> **To do**
Copy out the lines exactly, from the line containing "Дональд Трамп, вернувшись в Белый дом" through the end of the items, and leave the pictures out of your answer.

> **Excerpts from a dataset**
*** Block opens ***

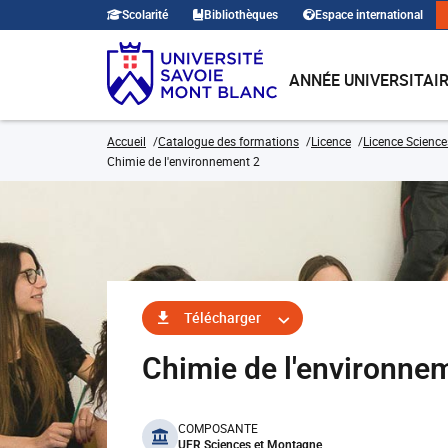
Scolarité
Bibliothèques
Espace international
ANNÉE UNIVERSITAI
Accueil
Catalogue des formations
Licence
Licence Sciences
Chimie de l'environnement 2
Télécharger
Chimie de l'environn
benefits
COMPOSANTE
UFR Sciences et Montagne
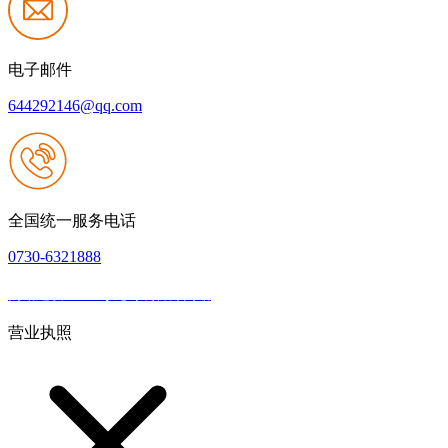
电子邮件
644292146@qq.com
全国统一服务电话
0730-6321888
网站建设：Z6·尊龙时凯官方网站
|
网站地图
本网站支持IPV6
营业执照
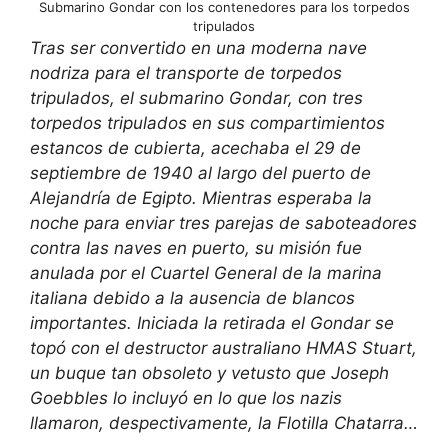
Submarino Gondar con los contenedores para los torpedos
tripulados
Tras ser convertido en una moderna nave
nodriza para el transporte de torpedos
tripulados, el submarino Gondar, con tres
torpedos tripulados en sus compartimientos
estancos de cubierta, acechaba el 29 de
septiembre de 1940 al largo del puerto de
Alejandría de Egipto. Mientras esperaba la
noche para enviar tres parejas de saboteadores
contra las naves en puerto, su misión fue
anulada por el Cuartel General de la marina
italiana debido a la ausencia de blancos
importantes. Iniciada la retirada el Gondar se
topó con el destructor australiano HMAS Stuart,
un buque tan obsoleto y vetusto que Joseph
Goebbles lo incluyó en lo que los nazis
llamaron, despectivamente, la Flotilla Chatarra…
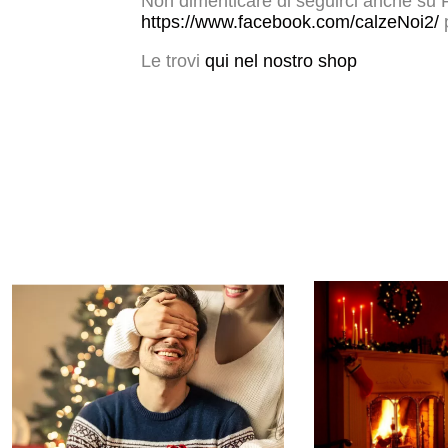
Non dimenticare di seguirci anche su F
https://www.facebook.com/calzeNoi2/
p
Le trovi
qui nel nostro shop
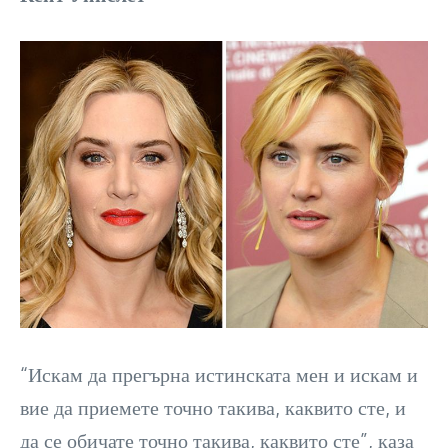
“Искам да прегърна истинската мен и искам и
вие да приемете точно такива, каквито сте, и
да се обичате точно такива, каквито сте”, каза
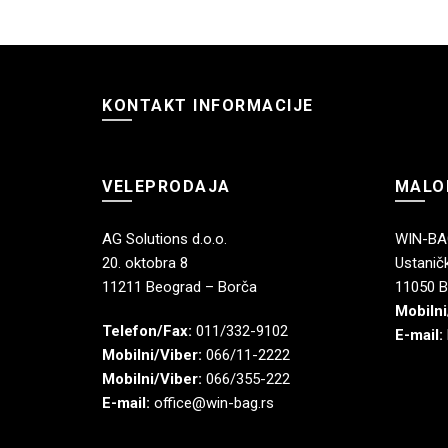
KONTAKT INFORMACIJE
VELEPRODAJA
MALO
AG Solutions d.o.o.
WIN-BAG
20. oktobra 8
Ustaničk
11211 Beograd – Borča
11050 B
Mobilni
Telefon/Fax:
011/332-9102
E-mail:
Mobilni/Viber:
066/11-2222
Mobilni/Viber:
066/355-222
E-mail:
office@win-bag.rs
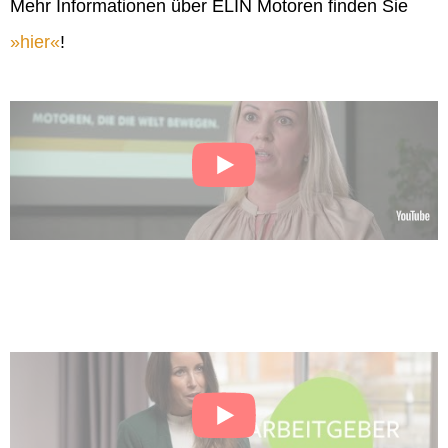
Mehr Informationen über ELIN Motoren finden Sie
hier
!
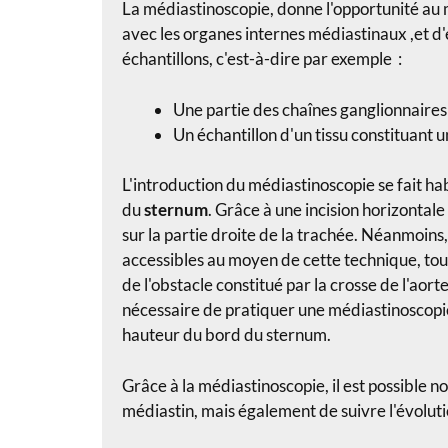
La médiastinoscopie,
donne l'opportunité au 
avec les organes internes
médiastinaux
,et d
échantillons, c'est-à-dire par exemple :
Une partie des chaînes ganglionnaire
Un échantillon d'un tissu constituant 
​L'introduction du médiastinoscopie se fait ha
du
sternum
. Grâce à une incision horizontale
sur la partie droite de la trachée. Néanmoins
accessibles au moyen de cette technique, tou
de l'obstacle constitué par la crosse de l'aorte
nécessaire de pratiquer une médiastinoscopie a
hauteur du bord du sternum.
Grâce à la médiastinoscopie, il est possible 
médiastin, mais également de suivre l'évolut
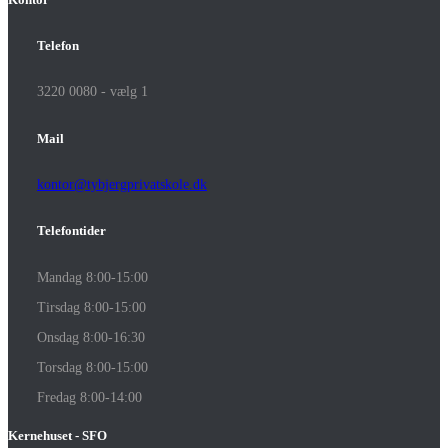
Telefon
3220 0080 - vælg 1
Mail
kontor@tybjergprivatskole.dk
Telefontider
Mandag 8:00-15:00
Tirsdag 8:00-15:00
Onsdag 8:00-16:30
Torsdag 8:00-15:00
Fredag 8:00-14:00
Kernehuset - SFO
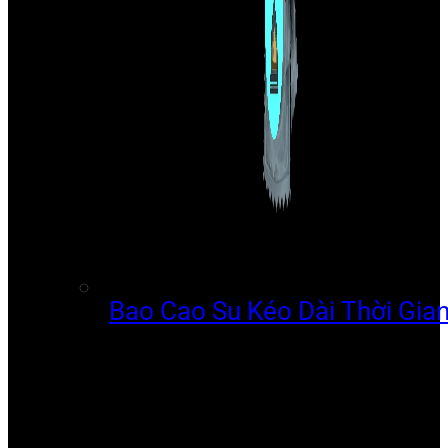
Bao Cao Su Kéo Dài Thời Gia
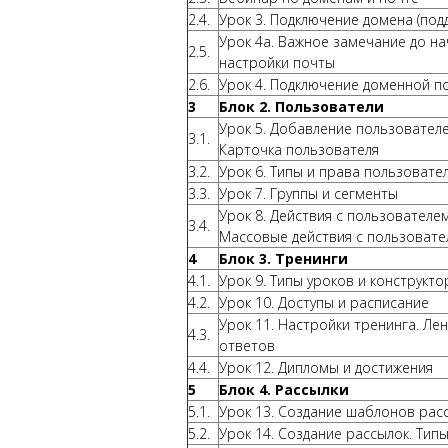
2.4.
Урок 3. Подключение домена (под
Урок 4а. Важное замечание до на
2.5.
настройки почты
2.6.
Урок 4. Подключение доменной п
3
Блок 2. Пользователи
Урок 5. Добавление пользователе
3.1.
Карточка пользователя
3.2.
Урок 6. Типы и права пользовате
3.3.
Урок 7. Группы и сегменты
Урок 8. Действия с пользователем
3.4.
Массовые действия с пользовате
4
Блок 3. Тренинги
4.1.
Урок 9. Типы уроков и конструкт
4.2.
Урок 10. Доступы и расписание
Урок 11. Настройки тренинга. Ле
4.3.
ответов
4.4.
Урок 12. Дипломы и достижения
5
Блок 4. Рассылки
5.1.
Урок 13. Создание шаблонов рас
5.2.
Урок 14. Создание рассылок. Тип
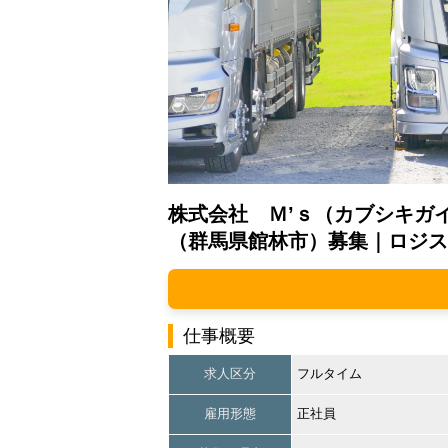
株式会社 Ｍ’ｓ（カブシキガ
（群馬県館林市）募集｜ロジス
仕事概要
求人区分
フルタイム
雇用形態
正社員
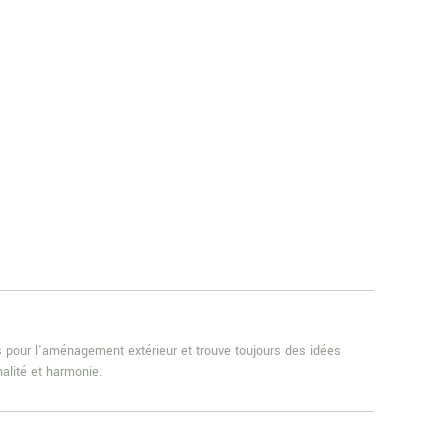
es pour l'aménagement extérieur et trouve toujours des idées
alité et harmonie.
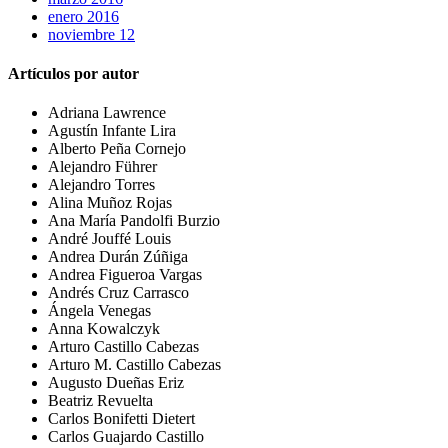
enero 2016
noviembre 12
Artículos por autor
Adriana Lawrence
Agustín Infante Lira
Alberto Peña Cornejo
Alejandro Führer
Alejandro Torres
Alina Muñoz Rojas
Ana María Pandolfi Burzio
André Jouffé Louis
Andrea Durán Zúñiga
Andrea Figueroa Vargas
Andrés Cruz Carrasco
Ángela Venegas
Anna Kowalczyk
Arturo Castillo Cabezas
Arturo M. Castillo Cabezas
Augusto Dueñas Eriz
Beatriz Revuelta
Carlos Bonifetti Dietert
Carlos Guajardo Castillo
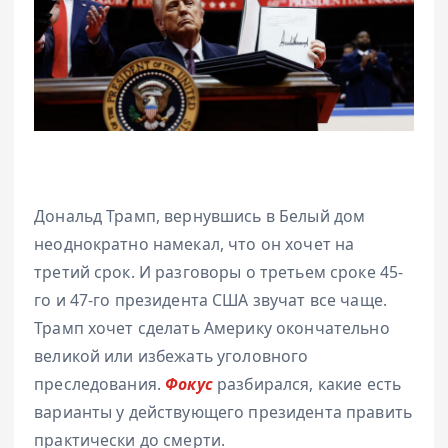
Дональд Трамп, вернувшись в Белый дом
неоднократно намекал, что он хочет на
третий срок. И разговоры о третьем сроке 45-
го и 47-го президента США звучат все чаще.
Трамп хочет сделать Америку окончательно
великой или избежать уголовного
преследования.
Фокус
разбирался, какие есть
варианты у действующего президента править
практически до смерти.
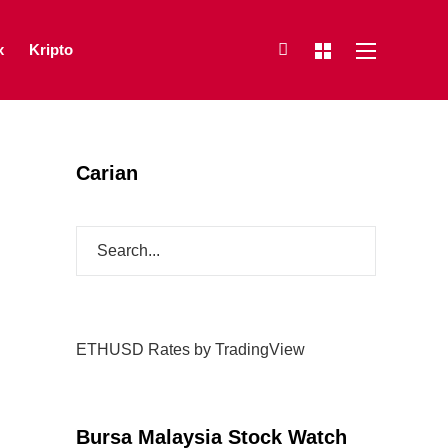
x
Kripto
Carian
ETHUSD Rates
by TradingView
Bursa Malaysia Stock Watch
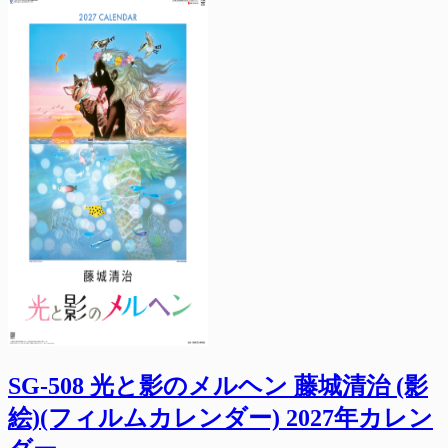
SG-508 光と影のメルヘン 藤城清治 (影
絵)(フィルムカレンダー) 2027年カレン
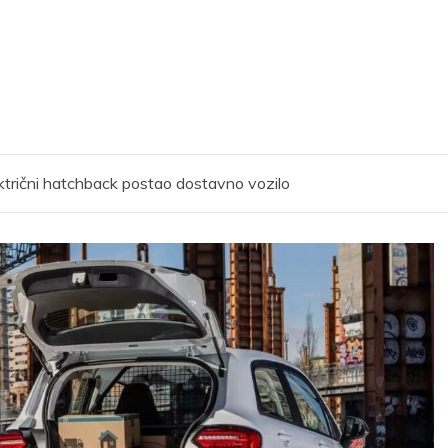
trični hatchback postao dostavno vozilo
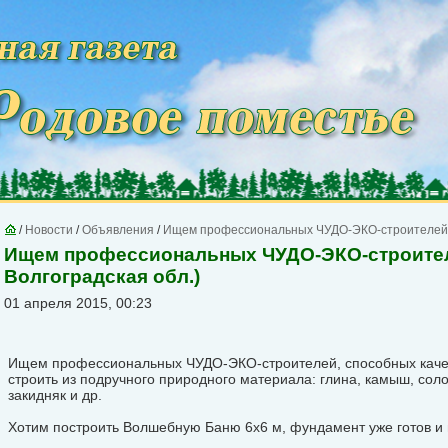
/
Новости
/
Объявления
/
Ищем профессиональных ЧУДО-ЭКО-строителей (20
Ищем профессиональных ЧУДО-ЭКО-строителей
Волгоградская обл.)
01 апреля 2015, 00:23
Ищем профессиональных ЧУДО-ЭКО-строителей, способных каче
строить из подручного природного материала: глина, камыш, сол
закидняк и др.
Хотим построить Волшебную Баню 6х6 м, фундамент уже готов и 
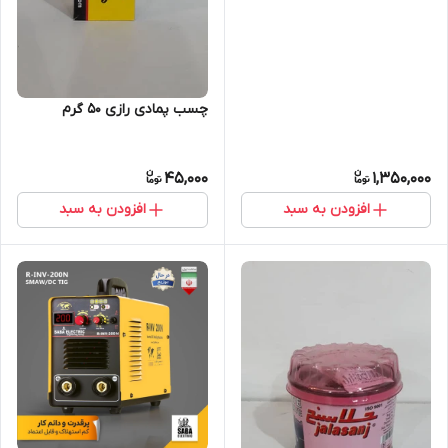
چسب پمادی رازی 50 گرم
45,000
1,350,000
افزودن به سبد
افزودن به سبد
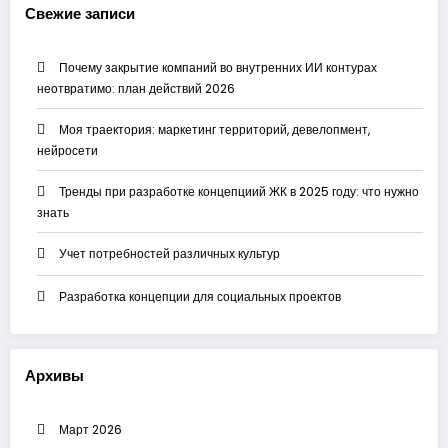
Свежие записи
Почему закрытие компаний во внутренних ИИ контурах
неотвратимо: план действий 2026
Моя траектория: маркетинг территорий, девелопмент,
нейросети
Тренды при разработке концепциий ЖК в 2025 году: что нужно
знать
Учет потребностей различных культур
Разработка концепции для социальных проектов
Архивы
Март 2026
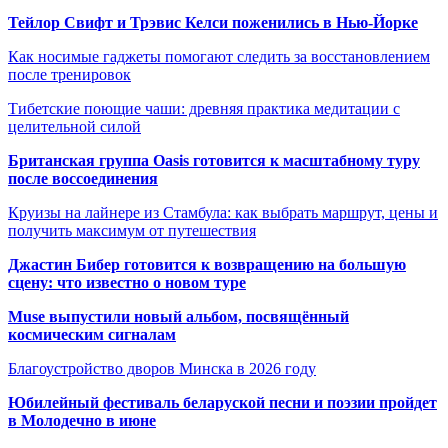
Тейлор Свифт и Трэвис Келси поженились в Нью-Йорке
Как носимые гаджеты помогают следить за восстановлением
после тренировок
Тибетские поющие чаши: древняя практика медитации с
целительной силой
Британская группа Oasis готовится к масштабному туру
после воссоединения
Круизы на лайнере из Стамбула: как выбрать маршрут, цены и
получить максимум от путешествия
Джастин Бибер готовится к возвращению на большую
сцену: что известно о новом туре
Muse выпустили новый альбом, посвящённый
космическим сигналам
Благоустройство дворов Минска в 2026 году
Юбилейный фестиваль беларуской песни и поэзии пройдет
в Молодечно в июне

*** Block closes ***

> **Solution for this exercise**
Дональд Трамп, вернувшись в Белый дом
неоднократно намекал, что он хочет на
третий срок. И разговоры о третьем сроке 45-
го и 47-го президента США звучат все чаще.
Трамп хочет сделать Америку окончательно
великой или избежать уголовного
преследования.
Фокус
разбирался, какие есть
варианты у действующего президента править
практически до смерти.
x
Kripto
Carian
ETHUSD Rates
by TradingView
Bursa Malaysia Stock Watch
SG-508 光と影のメルヘン 藤城清治 (影
絵)(フィルムカレンダー) 2027年カレン
trični hatchback postao dostavno vozilo
/
Новости
/
Объявления
/
Ищем профессиональных ЧУДО-ЭКО-строителей (20
Ищем профессиональных ЧУДО-ЭКО-строителей
Волгоградская обл.)
01 апреля 2015, 00:23
Ищем профессиональных ЧУДО-ЭКО-строителей, способных каче
строить из подручного природного материала: глина, камыш, сол
закидняк и др.
Хотим построить Волшебную Баню 6х6 м, фундамент уже готов и 
چسب پمادی رازی 50 گرم
45,000
1,350,000
افزودن به سبد
افزودن به سبد
Свежие записи
Почему закрытие компаний во внутренних ИИ контурах
неотвратимо: план действий 2026
Моя траектория: маркетинг территорий, девелопмент,
нейросети
Тренды при разработке концепциий ЖК в 2025 году: что нужно
знать
Учет потребностей различных культур
Разработка концепции для социальных проектов
Архивы
Март 2026
Тейлор Свифт и Трэвис Келси поженились в Нью-Йорке
Как носимые гаджеты помогают следить за восстановлением
после тренировок
Тибетские поющие чаши: древняя практика медитации с
целительной силой
Британская группа Oasis готовится к масштабному туру
после воссоединения
Круизы на лайнере из Стамбула: как выбрать маршрут, цены и
получить максимум от путешествия
Джастин Бибер готовится к возвращению на большую
сцену: что известно о новом туре
Muse выпустили новый альбом, посвящённый
космическим сигналам
Благоустройство дворов Минска в 2026 году
Юбилейный фестиваль беларуской песни и поэзии пройдет
в Молодечно в июне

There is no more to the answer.